Purpose: Because of the non-linear relationship between some model inputs and outcomes, previous research using numerical methods suggested that the choice of modeling technique — cohort versus individual — can have significant effects on model results. However, the direction of the effect is not known a priori. Our purpose was to derive mathematically (analytically) the conditions under which a cohort model (which does not capture baseline heterogeneity) compared with an individual-based simulation approach will under-estimate or over-estimate health outcomes.

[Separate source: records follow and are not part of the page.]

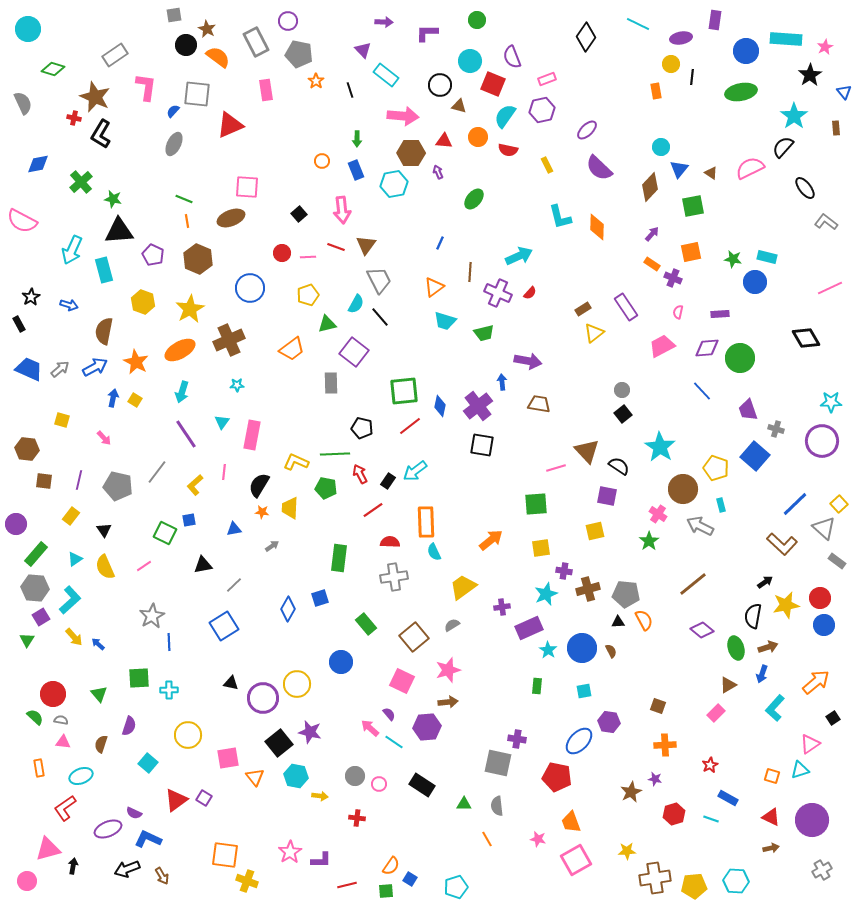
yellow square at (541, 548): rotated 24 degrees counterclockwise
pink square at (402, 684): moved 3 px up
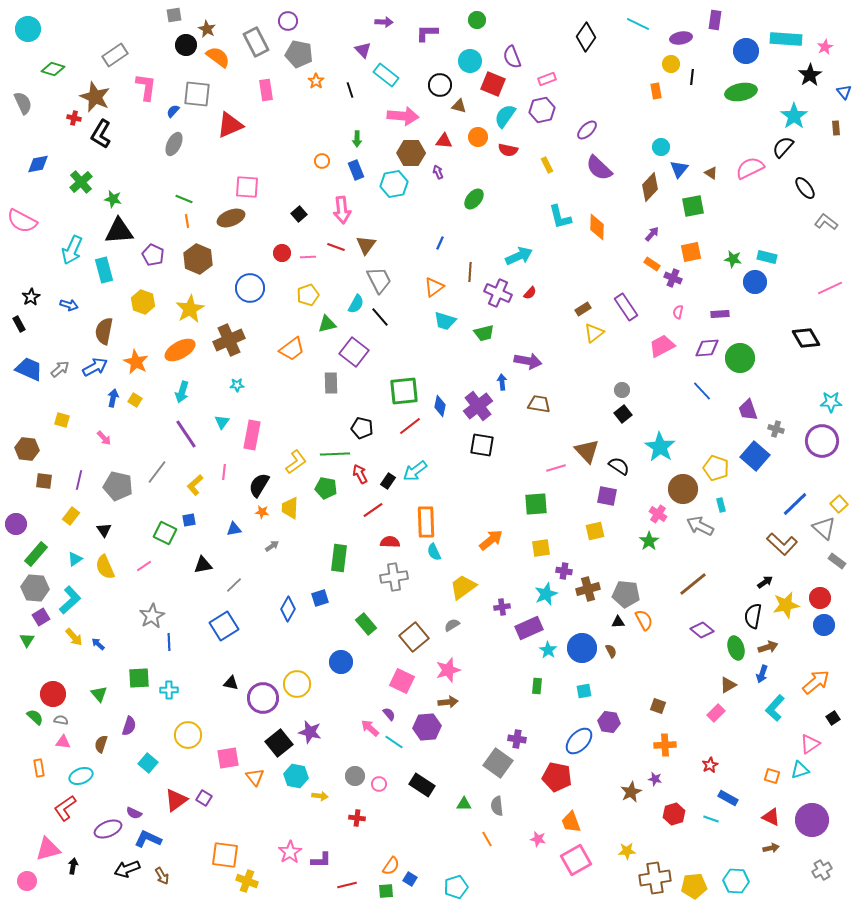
yellow L-shape at (296, 462): rotated 120 degrees clockwise
gray square at (498, 763): rotated 24 degrees clockwise
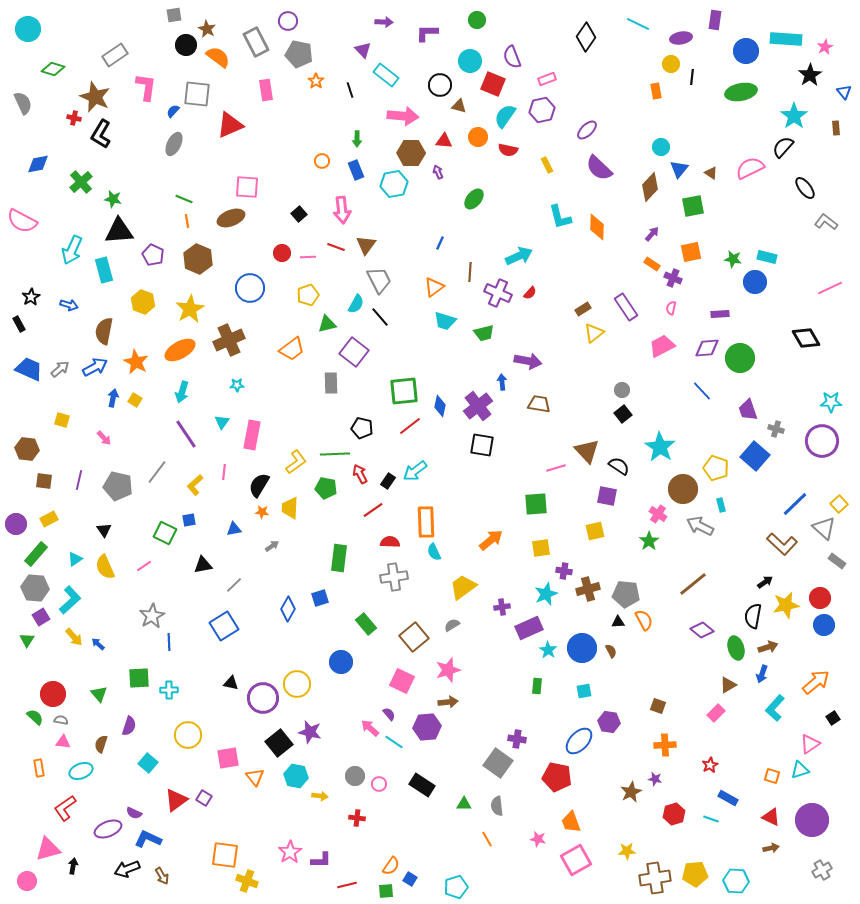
pink semicircle at (678, 312): moved 7 px left, 4 px up
yellow rectangle at (71, 516): moved 22 px left, 3 px down; rotated 24 degrees clockwise
cyan ellipse at (81, 776): moved 5 px up
yellow pentagon at (694, 886): moved 1 px right, 12 px up
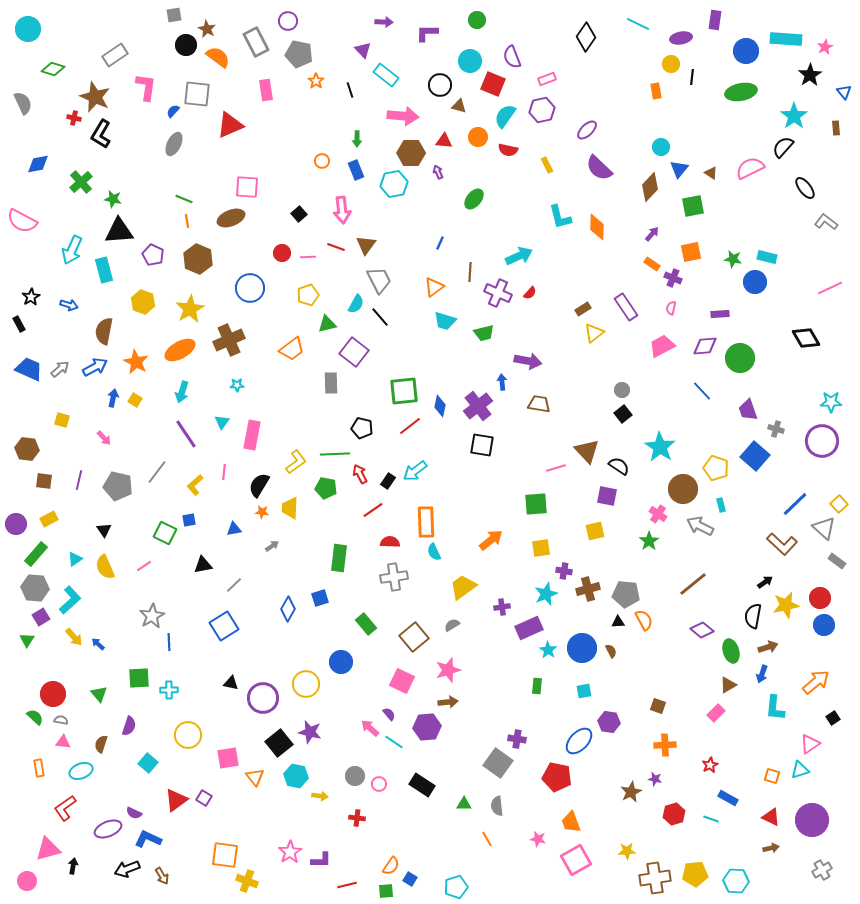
purple diamond at (707, 348): moved 2 px left, 2 px up
green ellipse at (736, 648): moved 5 px left, 3 px down
yellow circle at (297, 684): moved 9 px right
cyan L-shape at (775, 708): rotated 36 degrees counterclockwise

Method: We used a three-state Markov model to estimate the cost-effectiveness of a hypothetical intervention, with efficacy e and cost I, to prevent disease developing at rate b resulting in disease-specific death at rate d, cost at c per period, and quality of life loss q. All parameters, including all-cause mortality at rate m, were constant. We solved the continuous-time model analytically and derived expressions for life expectancy, discounted quality-adjusted life years (QALYs), discounted lifetime disease costs, incremental cost-effectiveness ratio (ICER), and net monetary benefits (NMB). An outcome was calculated using the mean of the input under the cohort-based approach and the whole input distribution for all persons under the individual-based approach. We investigated the impact of heterogeneity on outcomes by varying one parameter at a time (e.g., b) while keeping all others constant (e.g., e, m, d, q, and c). We evaluated the curvature of outcome functions and used Jensen's inequality (i.e. if f is convex in X, f(E[X] £ E[f(X)]) to determine whether a cohort model under- or over-estimated a heath outcome (e.g., if f was convex, then a cohort model under-estimated the outcome).
Results:
Both life expectancy and QALYs were underestimated by the cohort-based approach (Figure1). If there was only heterogeneity in disease hazard, discounted costs were overestimated whereas QALYs gained, incremental costs, and ICER were under or overestimated depending on the value of b. ICER was overestimated and NMB underestimated when there was heterogeneity in efficacy only. Both approaches yielded the same outcome when there was only heterogeneity in c or q.
Conclusion: Use of a cohort-based approach that does not adjust for heterogeneity underestimates life expectancy and may under- or over-estimate other outcomes. Characterizing the bias is useful for calibration and predictions.